Она уже запахивала тяжелое демисезонное пальто, словно собиралась погулять в ненастную погоду. Этим действием она огрубляла мое видение. Она вот-вот выйдет за дверь. Ведь отец, нетерпеливо переминаясь, как конь, ожидает ее на улице. Он закуривает вторую папиросу. В его редеющей шевелюре - снег.
У этого зеркала не было амальгамы, и я понимал, что прошлое, мое прошлое, моя мать - становятся моей эпидермой.
Я вижу как бы ее и не ее. Я созерцаю безупречный механизм, наделяющий меня, мои желания мощью произвола. Мне наконец предъявлен документ, точный оттиск того, что мучило, давило и звучало.

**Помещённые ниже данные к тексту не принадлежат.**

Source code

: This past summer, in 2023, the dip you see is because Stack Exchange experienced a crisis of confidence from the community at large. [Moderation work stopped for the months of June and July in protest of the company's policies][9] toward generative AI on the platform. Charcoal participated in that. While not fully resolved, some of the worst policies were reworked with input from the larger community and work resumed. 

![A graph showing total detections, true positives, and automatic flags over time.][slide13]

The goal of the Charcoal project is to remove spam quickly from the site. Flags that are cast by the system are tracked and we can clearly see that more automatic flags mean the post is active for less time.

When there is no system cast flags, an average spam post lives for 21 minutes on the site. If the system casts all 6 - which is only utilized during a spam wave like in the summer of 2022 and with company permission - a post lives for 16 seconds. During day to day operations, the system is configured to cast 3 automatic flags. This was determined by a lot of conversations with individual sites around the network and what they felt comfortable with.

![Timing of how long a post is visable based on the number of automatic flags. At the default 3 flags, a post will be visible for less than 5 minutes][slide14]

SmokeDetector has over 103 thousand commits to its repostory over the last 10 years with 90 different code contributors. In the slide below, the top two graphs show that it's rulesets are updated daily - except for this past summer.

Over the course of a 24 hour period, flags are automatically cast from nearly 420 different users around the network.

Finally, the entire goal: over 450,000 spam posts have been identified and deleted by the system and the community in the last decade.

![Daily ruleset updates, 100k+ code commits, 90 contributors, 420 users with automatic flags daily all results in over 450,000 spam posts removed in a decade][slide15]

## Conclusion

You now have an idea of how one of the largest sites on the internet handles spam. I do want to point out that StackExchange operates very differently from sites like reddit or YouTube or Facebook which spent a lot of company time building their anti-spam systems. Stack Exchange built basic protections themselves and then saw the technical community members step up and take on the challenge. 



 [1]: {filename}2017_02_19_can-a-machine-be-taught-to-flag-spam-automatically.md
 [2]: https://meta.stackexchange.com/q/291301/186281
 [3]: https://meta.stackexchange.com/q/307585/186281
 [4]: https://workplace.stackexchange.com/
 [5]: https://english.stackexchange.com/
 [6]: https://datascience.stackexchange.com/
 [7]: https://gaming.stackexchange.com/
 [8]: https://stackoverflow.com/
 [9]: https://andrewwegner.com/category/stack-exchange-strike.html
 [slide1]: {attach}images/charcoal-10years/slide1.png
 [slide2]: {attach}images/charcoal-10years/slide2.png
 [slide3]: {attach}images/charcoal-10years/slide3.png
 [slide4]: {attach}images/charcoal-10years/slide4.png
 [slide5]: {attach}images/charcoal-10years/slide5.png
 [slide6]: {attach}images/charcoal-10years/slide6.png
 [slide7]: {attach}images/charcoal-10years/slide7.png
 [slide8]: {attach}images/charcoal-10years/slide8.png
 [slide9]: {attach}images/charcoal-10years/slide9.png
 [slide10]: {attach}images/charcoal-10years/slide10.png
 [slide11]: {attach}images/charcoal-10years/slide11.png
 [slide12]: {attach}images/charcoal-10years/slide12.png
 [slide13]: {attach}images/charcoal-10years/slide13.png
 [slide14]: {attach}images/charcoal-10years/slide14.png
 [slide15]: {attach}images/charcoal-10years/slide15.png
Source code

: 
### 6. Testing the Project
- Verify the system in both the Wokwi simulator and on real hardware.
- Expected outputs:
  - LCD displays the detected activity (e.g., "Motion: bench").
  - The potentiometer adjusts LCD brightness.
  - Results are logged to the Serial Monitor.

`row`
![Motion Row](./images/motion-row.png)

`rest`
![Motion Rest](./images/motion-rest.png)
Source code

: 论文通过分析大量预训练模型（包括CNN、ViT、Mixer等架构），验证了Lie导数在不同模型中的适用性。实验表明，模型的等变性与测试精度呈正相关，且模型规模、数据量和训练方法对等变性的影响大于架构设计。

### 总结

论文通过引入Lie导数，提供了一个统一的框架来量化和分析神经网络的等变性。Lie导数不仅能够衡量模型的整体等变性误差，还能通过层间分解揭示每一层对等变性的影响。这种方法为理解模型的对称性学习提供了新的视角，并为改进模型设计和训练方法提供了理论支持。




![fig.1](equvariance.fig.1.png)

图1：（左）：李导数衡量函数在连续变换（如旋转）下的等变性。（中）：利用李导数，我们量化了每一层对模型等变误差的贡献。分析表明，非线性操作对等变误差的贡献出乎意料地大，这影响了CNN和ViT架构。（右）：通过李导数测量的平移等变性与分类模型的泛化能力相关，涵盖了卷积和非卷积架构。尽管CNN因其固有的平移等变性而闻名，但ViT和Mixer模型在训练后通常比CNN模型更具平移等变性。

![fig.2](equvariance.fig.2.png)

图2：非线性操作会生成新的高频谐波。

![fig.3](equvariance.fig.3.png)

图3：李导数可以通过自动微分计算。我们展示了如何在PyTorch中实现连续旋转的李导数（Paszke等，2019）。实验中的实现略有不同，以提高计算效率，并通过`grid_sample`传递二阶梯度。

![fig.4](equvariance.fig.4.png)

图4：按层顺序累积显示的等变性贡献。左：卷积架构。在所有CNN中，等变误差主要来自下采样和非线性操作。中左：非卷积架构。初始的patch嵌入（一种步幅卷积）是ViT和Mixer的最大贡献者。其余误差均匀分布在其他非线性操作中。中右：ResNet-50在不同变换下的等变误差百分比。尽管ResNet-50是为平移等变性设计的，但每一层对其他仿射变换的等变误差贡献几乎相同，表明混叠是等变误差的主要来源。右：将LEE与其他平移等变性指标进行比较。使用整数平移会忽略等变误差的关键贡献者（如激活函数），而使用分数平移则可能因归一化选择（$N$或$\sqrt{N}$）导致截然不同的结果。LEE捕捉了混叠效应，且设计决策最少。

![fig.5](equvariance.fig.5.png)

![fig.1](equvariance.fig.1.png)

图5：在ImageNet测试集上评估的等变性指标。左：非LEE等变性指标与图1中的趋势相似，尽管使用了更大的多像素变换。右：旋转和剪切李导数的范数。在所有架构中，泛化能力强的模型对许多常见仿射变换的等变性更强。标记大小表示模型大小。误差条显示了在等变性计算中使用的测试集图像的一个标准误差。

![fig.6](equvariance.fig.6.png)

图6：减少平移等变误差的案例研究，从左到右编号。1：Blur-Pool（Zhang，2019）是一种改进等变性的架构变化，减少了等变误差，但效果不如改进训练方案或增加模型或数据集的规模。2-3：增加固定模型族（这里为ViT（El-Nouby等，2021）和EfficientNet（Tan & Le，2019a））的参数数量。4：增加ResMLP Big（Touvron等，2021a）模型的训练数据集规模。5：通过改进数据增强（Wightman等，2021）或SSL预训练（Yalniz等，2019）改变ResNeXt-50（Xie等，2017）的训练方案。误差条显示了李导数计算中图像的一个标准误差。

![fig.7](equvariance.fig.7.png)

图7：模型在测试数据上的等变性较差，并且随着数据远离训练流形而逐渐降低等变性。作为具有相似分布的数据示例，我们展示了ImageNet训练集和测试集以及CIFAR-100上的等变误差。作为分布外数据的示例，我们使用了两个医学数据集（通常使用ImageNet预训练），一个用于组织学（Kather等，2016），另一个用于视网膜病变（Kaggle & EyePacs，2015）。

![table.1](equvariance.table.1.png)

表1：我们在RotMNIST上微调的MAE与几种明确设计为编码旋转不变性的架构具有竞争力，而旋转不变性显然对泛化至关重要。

Это не галлюциноз. Ведь она, моя мать, теперь перемещена в мир хоть и недоступный для моих касаний, но бесконечно распахнутый мне, без кожи и облика!
VII
Из проходной завода вываливают мужики - пожалуй, целая бригада. Они сплочены то ли авансом, то ли зарплатой. Явная иерархия работяг, подносящих и подправляющих. Сейчас с хозяевами жизни мы будем идти вместе до ближайшего пивного ларька. Я знаю этот ларек, эту узкую норку между домами, я сто тысяч раз наполнял там сто тысяч трехлитровых банок разливным "Жигулевским". Когда еще ходил к Бусе. Мне кажется, что этот ветхий ларек и лужа рядом с ним не исчезнут никогда, как самый крепкий монумент слабине уходящей жизни.